## Source records

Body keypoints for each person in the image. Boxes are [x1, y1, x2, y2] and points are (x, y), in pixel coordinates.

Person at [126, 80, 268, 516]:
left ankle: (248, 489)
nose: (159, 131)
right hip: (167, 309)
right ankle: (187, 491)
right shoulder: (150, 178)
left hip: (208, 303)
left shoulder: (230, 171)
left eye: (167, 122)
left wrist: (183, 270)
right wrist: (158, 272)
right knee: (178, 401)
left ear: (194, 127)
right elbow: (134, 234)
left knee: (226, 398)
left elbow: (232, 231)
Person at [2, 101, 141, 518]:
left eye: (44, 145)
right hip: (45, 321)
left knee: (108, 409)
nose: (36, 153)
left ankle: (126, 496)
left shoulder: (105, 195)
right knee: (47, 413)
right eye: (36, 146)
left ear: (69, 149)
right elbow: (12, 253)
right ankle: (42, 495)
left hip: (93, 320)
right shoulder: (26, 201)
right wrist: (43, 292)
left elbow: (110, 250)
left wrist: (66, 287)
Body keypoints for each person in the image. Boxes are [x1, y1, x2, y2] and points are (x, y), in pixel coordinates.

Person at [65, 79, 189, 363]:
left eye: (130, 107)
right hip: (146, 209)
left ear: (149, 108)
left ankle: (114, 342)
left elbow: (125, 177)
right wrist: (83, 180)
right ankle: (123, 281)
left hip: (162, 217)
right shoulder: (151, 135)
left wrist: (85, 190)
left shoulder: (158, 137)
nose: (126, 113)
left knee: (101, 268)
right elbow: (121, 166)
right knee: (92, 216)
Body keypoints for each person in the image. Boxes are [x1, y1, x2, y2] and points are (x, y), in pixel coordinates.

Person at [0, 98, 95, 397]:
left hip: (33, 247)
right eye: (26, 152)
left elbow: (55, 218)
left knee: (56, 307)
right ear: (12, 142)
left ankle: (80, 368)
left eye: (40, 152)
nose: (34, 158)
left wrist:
...
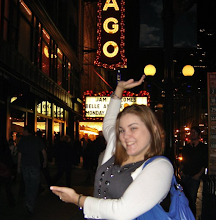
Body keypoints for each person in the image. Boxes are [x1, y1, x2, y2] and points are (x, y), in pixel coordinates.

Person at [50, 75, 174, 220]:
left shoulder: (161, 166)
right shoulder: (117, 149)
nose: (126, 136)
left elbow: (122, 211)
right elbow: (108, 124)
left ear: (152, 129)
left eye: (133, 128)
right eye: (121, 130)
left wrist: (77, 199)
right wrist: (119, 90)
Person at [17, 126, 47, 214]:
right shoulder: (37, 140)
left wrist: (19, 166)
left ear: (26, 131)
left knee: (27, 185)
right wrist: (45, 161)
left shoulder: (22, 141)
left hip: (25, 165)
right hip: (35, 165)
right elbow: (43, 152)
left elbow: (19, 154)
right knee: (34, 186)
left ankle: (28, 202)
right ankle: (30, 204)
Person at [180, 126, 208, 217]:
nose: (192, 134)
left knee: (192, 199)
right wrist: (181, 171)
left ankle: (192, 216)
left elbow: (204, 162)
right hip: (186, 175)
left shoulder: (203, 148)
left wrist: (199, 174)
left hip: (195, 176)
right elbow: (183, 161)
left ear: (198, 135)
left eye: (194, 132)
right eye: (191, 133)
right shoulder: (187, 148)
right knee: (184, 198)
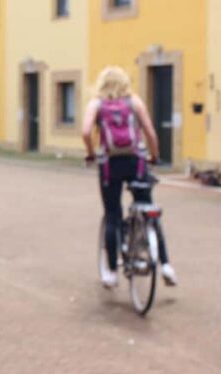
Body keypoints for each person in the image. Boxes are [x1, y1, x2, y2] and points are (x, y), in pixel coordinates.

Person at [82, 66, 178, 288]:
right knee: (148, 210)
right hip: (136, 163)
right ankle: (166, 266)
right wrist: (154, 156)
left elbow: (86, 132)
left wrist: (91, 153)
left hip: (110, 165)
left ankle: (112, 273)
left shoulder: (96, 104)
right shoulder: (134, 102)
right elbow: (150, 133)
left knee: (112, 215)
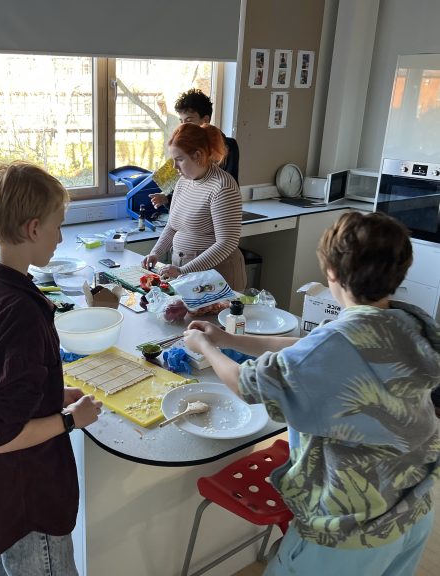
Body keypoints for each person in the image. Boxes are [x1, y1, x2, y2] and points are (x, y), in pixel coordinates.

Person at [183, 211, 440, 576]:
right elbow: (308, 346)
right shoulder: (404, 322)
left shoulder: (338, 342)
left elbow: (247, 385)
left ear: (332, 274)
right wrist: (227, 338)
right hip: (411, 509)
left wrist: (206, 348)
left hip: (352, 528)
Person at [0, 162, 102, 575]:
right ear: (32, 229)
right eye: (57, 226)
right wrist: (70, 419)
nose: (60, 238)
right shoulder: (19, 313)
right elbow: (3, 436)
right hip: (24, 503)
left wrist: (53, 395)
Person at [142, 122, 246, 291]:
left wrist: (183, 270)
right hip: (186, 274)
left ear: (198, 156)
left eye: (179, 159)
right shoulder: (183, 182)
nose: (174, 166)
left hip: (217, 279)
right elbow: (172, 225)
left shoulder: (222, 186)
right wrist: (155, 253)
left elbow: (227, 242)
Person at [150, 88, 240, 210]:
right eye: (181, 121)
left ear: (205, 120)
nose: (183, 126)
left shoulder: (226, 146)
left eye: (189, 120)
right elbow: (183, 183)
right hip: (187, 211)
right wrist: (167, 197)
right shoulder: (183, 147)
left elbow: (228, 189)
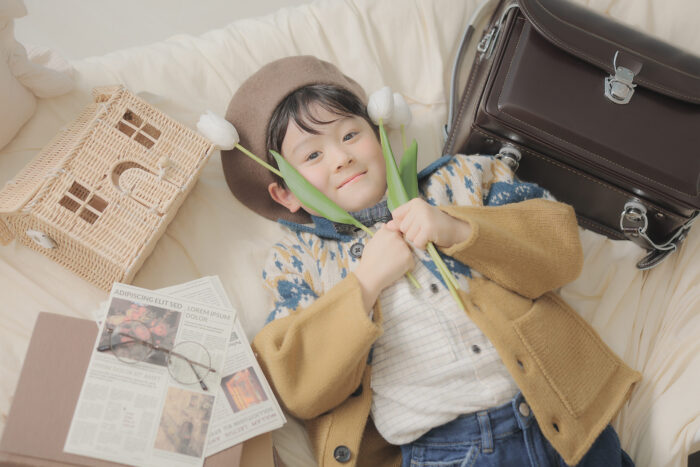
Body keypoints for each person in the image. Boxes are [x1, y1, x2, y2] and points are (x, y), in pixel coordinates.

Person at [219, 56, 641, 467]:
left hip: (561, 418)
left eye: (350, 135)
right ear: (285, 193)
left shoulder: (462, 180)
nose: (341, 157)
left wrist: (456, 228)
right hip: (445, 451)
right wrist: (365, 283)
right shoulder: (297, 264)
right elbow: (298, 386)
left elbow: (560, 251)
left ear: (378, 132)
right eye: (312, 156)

## Your task
I need each line of the entries that holds the string "ankle" located and copied.

## Solution to the exercise
left ankle: (248, 489)
right ankle: (187, 491)
left ankle: (126, 496)
right ankle: (42, 495)
left ankle: (114, 342)
right ankle: (123, 281)
left ankle: (80, 368)
left ankle: (28, 202)
right ankle: (30, 204)
left ankle: (192, 216)
right ankle: (166, 266)
left ankle: (112, 273)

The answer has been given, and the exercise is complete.